Plus de 100 joueurs utilisés en 4 ans
Il est d’autant plus étonnant que cette philosophie soit appliquée depuis si longtemps alors qu’elle offre peu de certitudes et des résultats décevants. Pour bien comprendre l’effet néfaste de cette politique, il est nécessaire de regarder ce qu’il se passe ailleurs. Par exemple, chez nos homologues néo-zélandais ou britanniques le maillot se mérite. Il aura fallu deux saisons de haut niveau à un Beauden Barrett, génie de notre temps, pour qu’on lui confie les clés du camion néo-zélandais. Et même lorsque son rendement baisse, comme ce fut le cas avant le mondial, il ne vient pas à l’esprit de Steve Hansen de se passer d’un tel joueur. En Angleterre, même constat avec l’ouvreur George Ford. Entouré de joueurs plus expérimentés, on lui a laissé le temps de mûrir. Encore une fois, lorsqu’il connu un léger passage à vide en 2018, Eddie Jones a maintenu sa confiance en son joueur. A 26 ans, il compte plus de 60 sélections (à titre de comparaison, Guilhem Guirado, 33 ans, compte seulement dix sélections de plus que l’ouvreur anglais). Un fonctionnement d’une logique implacable n’ayant pourtant aucun écho en France.
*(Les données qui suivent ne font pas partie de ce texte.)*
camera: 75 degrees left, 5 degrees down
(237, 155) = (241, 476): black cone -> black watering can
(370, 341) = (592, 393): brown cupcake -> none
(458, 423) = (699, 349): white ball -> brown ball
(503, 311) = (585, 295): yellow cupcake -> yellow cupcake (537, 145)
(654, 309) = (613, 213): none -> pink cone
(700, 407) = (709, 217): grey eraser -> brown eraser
Dans l’hexagone, la politique de « l’homme en forme » permet à des éléments d’accéder au XV de France rapidement. Trop rapidement. Alors que certains n’ont pas prouvé leur valeur sur le long terme les voilà affublés de la tenue de l’équipe nationale, Saint Graal des joueurs de rugby. Résultat, plus de 100 joueurs sont passés par la case bleue depuis quatre ans. Un chiffre effarant témoignant de l’instabilité qui règne au sein du groupe. Plutôt que d’avoir un effectif bien défini, les derniers sélectionneurs ont choisi de le renouveler sans cesse. Ce choix pose différents problèmes. D’abord, il n’y a aucune continuité. Les joueurs n’ont même pas le temps de prendre leurs marques ou de former une certaine complicité sur et en dehors du terrain avec leurs coéquipiers.
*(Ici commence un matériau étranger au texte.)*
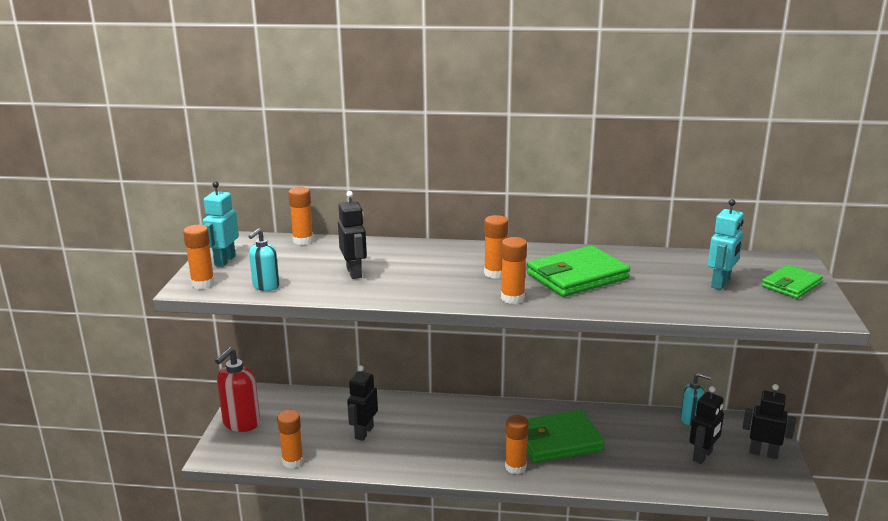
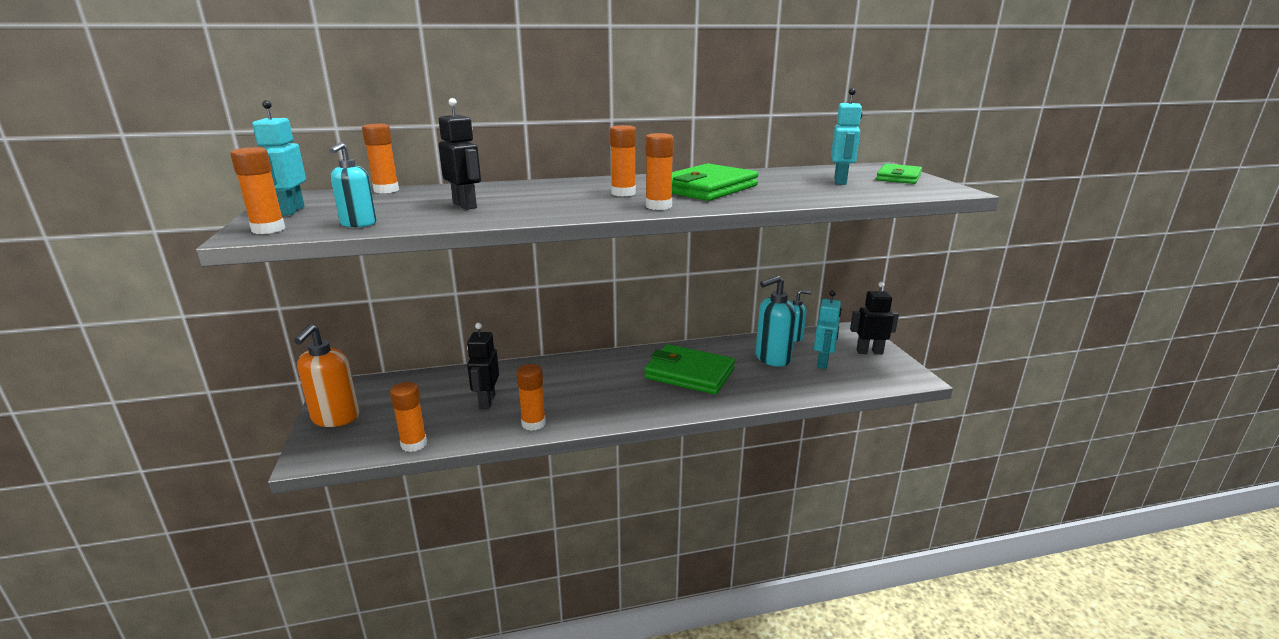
camera: 20 degrees left, 0 degrees up
(241, 423) = (335, 418): red soap dispenser -> orange soap dispenser
(515, 467) = (662, 403): orange glue stick -> orange glue stick (533, 423)
(558, 441) = (689, 373): green wallet -> green wallet turned 60 degrees clockwise
(651, 440) = (772, 359): none -> turquoise soap dispenser
(702, 456) = (823, 363): black robot -> turquoise robot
D’autre part, un climat instable s’installe dans le groupe. A la moindre contreperformance, un joueur risque de perdre sa place. Même les « tauliers » sont victimes de cette politique ce qui entraine une autre conséquence : le manque de leaders. C’est plutôt logique, si des joueurs ne parviennent pas à engranger du temps de jeu, ils ne pourront pas prendre de l’ampleur dans le groupe. Si vous ne formez pas de leaders, ils n’encadreront pas les nouveaux venus et ainsi de suite. Ce cercle vicieux tue dans l’œuf tout vécu commun.
La confiance sera la clé !
Le nouveau staff des bleus aura de multiples compétences. Espérons que le bons sens en fera partie. Maintenant que les huit dernières années ont montré que l’apport d’un trop grand nombre de joueurs est parfaitement désastreux, on attend un changement de philosophie. Le problème est qu’ils vont devoir lancer une génération avec peu d’expérience et surtout sans leader expérimenté. Il faudra donc que tous les observateurs, internes et externes, acceptent que ces jeunes pousses… poussent ! Oui, ces jeunes joueurs vont perdre, il ne faudra pas pour autant les sanctionner à chaque faux pas. Ils grandiront alors avec quelque chose d’extrêmement précieux que n’ont pas connu la plupart des joueurs passés par le XV de France depuis 2011 : du temps.